Yerel yönetimlerin mültecilerle ilgili kalıcı politika üretmesi gerektiğini ifade eden Sineklioğlu “Yerel yönetimleri yereldeki sorunları iyi teşhis etme konusunda beceri, insan kaynağı vs. anlamında yetkin kılmaya dönük projelerin üretilmeli. Yerel stratejilerin oluşturulması, bu stratejiler oluşurken göçmenlerin de sürecin her aşamasına dahil edilmeli. Göçmenlerin toplumsal hayata yaptıkları katkıları göz önünde tutmak, bu katkıyı yerel ve ulusal medyada politikalarda göstererek katkının çoğalmasını sağlamak önemlidir. Politika yapıcılar da yerel yönetimleri politika yapım sürecine dahil etmelidir” diye konuştu. 

‘Mevzuatta Değişiklik Yapılması Gerekiyor’

Mevcut mevzuatın mültecilere verilen hizmetlerin yerel yönetimleri inisiyatifi doğrultusunda gerçekleşmesine sebep olduğunu dile getiren Sineklioğlu şunları söyledi “Mevzuatta düzenleme yapılması gereklidir. Bu gerekliliğin en temel sebebi 5393 sayılı Belediye Kanununun 13. ve 14. maddelerindeki çelişkiden kaynaklanmaktadır. İnsana (mülteci, engelli, çocuk vs.) verilecek olan hizmetin ırk, cinsiyet, yaş veya din fark etmeksizin insana yaraşır şekilde olması gerekmektedir. Bu gereklilik dolayısıyla mevzuatta düzenleme yapılması yerelin hizmetlerinin insanı kapsaması gerektiği belirtilmeli ve sonraki aşamada verilen hizmetlerin mevzuata uygunluğunun denetlenmesi gerekmektedir. Burada eklemekte fayda olan şey ise verilen hizmet/ verilmesi beklenen hizmet doğrultusunda belediyelere bütçe verilmesidir”. 

‘Mültecilere Hizmet Kent Hakkıdır’

Konak Kent Konseyi Mülteci Meclisi Başkanı Mete Hüsünbeyi ise mülteciliğin bir lütuf değil genel bir hak olduğu olduğunu hatırlatarak “Kent kuramcısı Henri Lefebvre, kent hakkı ile temel olarak bir kentte ikamet eden herkesin, ulus devlet düzeyinde vatandaş olsun ya da olmasın, o kent üzerinde hakkı olduğunun altını çizmiştir. Lefebvre’ye göre bu hak iki şekilde gündeme gelir: Söz konusu mekânı kullanma hakkı ve kent ile ilgili karar süreçlerinde söz sahibi olma hakkı. Bir diğer kent kuramcısı David Harvey mültecilerin kentin vazgeçilmez bir parçası olduğunu belirtmiştir” dedi. 
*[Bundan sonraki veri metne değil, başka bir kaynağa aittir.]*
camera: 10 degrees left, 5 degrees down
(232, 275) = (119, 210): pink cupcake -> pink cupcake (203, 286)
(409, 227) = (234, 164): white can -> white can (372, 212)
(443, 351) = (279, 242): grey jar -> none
Bu yaklaşımların uluslararası anlaşma, sözleşme ve beyannamelerde de karşılığını bulduğunu dile getiren Hüsünbeyi şunları söyledi “Avrupa Kentte İnsan Haklarının Korunması Sözleşmesi, ilk maddesinde kenti “içinde yaşayanların tümüne ait kolektif bir mekân” olarak tanımlamaktadır. 2005’te Porto Alegre’deki Dünya Sosyal Forumu’nda kabul edilen Dünya Kent Hakkı Şartı, kent sakinlerini “kalıcı ya da geçici olarak kentte ikamet eden tüm insanlar” olarak tanımlar. Şart, kentte yaşayan hassas, kırılgan gruplara yönelik önlem alınmasını ve uygulanmasını öngörmektedir” 
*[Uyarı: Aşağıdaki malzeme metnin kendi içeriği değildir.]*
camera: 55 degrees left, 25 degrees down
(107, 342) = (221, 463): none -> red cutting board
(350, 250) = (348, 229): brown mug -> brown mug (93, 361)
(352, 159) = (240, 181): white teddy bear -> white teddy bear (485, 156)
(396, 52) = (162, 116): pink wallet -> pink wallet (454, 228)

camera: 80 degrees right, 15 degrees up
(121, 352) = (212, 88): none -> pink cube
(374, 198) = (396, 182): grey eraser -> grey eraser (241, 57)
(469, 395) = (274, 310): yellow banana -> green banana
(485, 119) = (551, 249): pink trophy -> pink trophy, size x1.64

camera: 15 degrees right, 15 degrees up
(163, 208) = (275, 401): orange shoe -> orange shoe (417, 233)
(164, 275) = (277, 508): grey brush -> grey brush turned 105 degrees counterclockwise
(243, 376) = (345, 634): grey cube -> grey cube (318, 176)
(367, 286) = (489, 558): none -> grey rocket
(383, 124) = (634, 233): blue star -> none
‘Hemşehrilik Anlayışı 2005’teki Kanunda Değişikliğinde Değişti’

3 Nisan 1930 tarihli Belediyeler Kanunu’nda hemşehrilik hukuku maddesinde  “Her Türk, nüfus kütüğüne yerli olarak yazıldığı beldenin hemşehrisidir.” İbaresi olduğunun bilgisini veren Hüsünbeyi “Eski kanunda Türklük” ve “yerlilik” yer alırken 2005’te yenilenen halinde “herkes” ve “ikamet edilen yer” esas alınmıştır. Dolayısıyla hemşehri hukuku mültecileri de kapsamaktadır” dedi.

Konak Kent Konseyi Mülteci Meclisi’nin Yerel Yönetimlere Önerileri

Yerel Yönetimlerin öncelikli hedefi sosyal entegrasyonu sağlamak olmalı, göç ve mültecilikle ilgili yetkili birimler kurulmalı. Bu birimler koordinasyon içinde çalışmalı.
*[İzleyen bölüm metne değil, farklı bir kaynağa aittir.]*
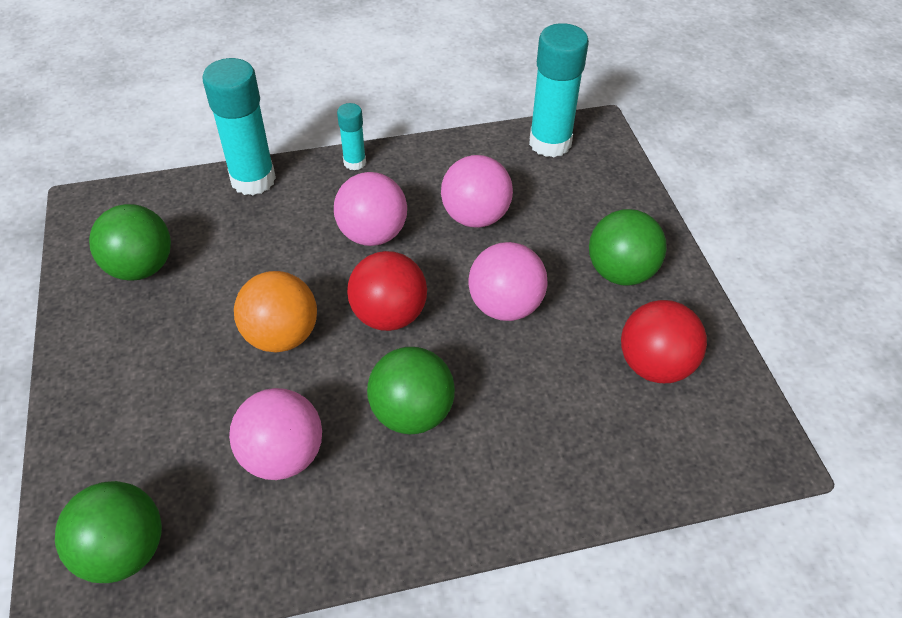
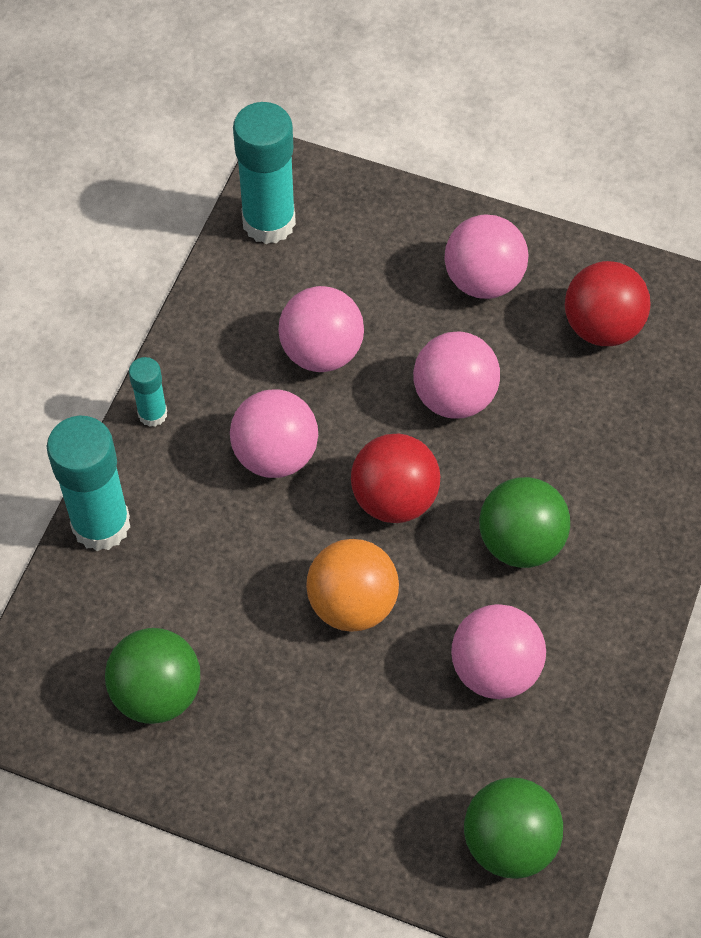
camera: 55 degrees left, 10 degrees up
(620, 272) = (483, 280): green ball -> pink ball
Mültecilerin sosyal, psikolojik, ekonomik olarak desteklenmeleri, üretim süreçlerine etkin ve verimli olabilmeleri için çalışmalar yapılmalı.

Köyler daha homojen, kentler, özellikle metropoller heterojen yapılardır. Her bir kültür kentin mozağine katkı sunar. Mültecilerin de kente olumlu zenginlik kaym potansiyelini değerlendirerek, onların da kentin bir parçası olduğunu hem kendilerinin hem de diğer kesimler tarafından benimsenmeleri konusunda çalışmalar yapılmalı.

Bu çalışmalarda yerel yönetim, kamu, STK işbirliği ile gerçekleşmeli. Mülteciler de belediyelerde istihdam edilerek, özne olarak onlarla koordineli çalışmalar yapmalı.

Bulundukları yerleşim alanlarının, konutlarının insanı koşullara uygun olmaları yönünde çalışmalar olmalı.

Yerel Yönetimler öncelikle kendi iç biriminde, ardından tüm kentte mültecilere ve her türlü ayrımcılığa karşı çalışmalar yapmalı.

Kadın ve çocuklara yönelik özel çalışmalar yapılmalı, eğitim ve sosyal destekler verilmeli, karşılıklı entegrasyon anlayışıyla hareket edilerek toplumun her kesiminin birbirleriyle pozitif iletişimi sağlanmalı.